### Work order
Word for word, restate every record, though not the pictures.

-=-=-

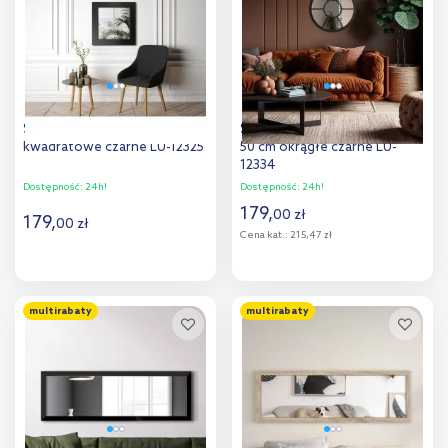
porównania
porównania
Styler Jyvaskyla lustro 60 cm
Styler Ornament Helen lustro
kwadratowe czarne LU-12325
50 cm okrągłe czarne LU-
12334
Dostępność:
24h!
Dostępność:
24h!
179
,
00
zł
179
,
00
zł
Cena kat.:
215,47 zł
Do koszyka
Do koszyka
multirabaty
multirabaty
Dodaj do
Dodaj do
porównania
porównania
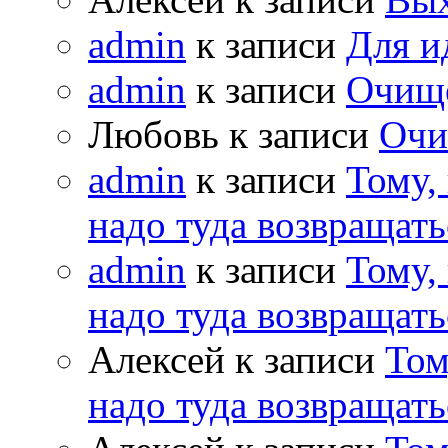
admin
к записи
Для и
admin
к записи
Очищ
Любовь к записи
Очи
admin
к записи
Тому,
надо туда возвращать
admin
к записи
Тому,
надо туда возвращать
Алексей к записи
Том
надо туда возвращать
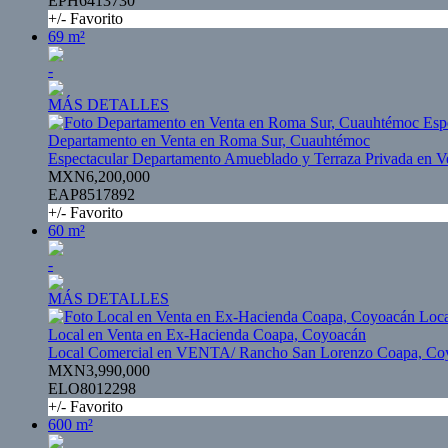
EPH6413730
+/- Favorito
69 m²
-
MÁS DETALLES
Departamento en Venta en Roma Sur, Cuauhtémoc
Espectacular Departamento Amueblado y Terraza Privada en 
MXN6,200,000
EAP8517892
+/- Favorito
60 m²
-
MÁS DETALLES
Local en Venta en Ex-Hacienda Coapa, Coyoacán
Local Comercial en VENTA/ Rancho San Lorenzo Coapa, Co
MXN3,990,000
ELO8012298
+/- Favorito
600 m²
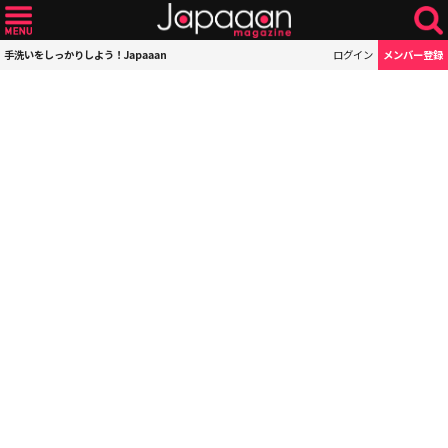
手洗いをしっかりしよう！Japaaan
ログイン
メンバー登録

-=-=-

### Task result
porównania
porównania
Styler Jyvaskyla lustro 60 cm
Styler Ornament Helen lustro
kwadratowe czarne LU-12325
50 cm okrągłe czarne LU-
12334
Dostępność:
24h!
Dostępność:
24h!
179
,
00
zł
179
,
00
zł
Cena kat.:
215,47 zł
Do koszyka
Do koszyka
multirabaty
multirabaty
Dodaj do
Dodaj do
porównania
porównania
admin
к записи
Для и
admin
к записи
Очищ
Любовь к записи
Очи
admin
к записи
Тому,
надо туда возвращать
admin
к записи
Тому,
надо туда возвращать
Алексей к записи
Том
надо туда возвращать
EPH6413730
+/- Favorito
69 m²
-
MÁS DETALLES
Departamento en Venta en Roma Sur, Cuauhtémoc
Espectacular Departamento Amueblado y Terraza Privada en 
MXN6,200,000
EAP8517892
+/- Favorito
60 m²
-
MÁS DETALLES
Local en Venta en Ex-Hacienda Coapa, Coyoacán
Local Comercial en VENTA/ Rancho San Lorenzo Coapa, Co
MXN3,990,000
ELO8012298
+/- Favorito
600 m²
手洗いをしっかりしよう！Japaaan
ログイン
メンバー登録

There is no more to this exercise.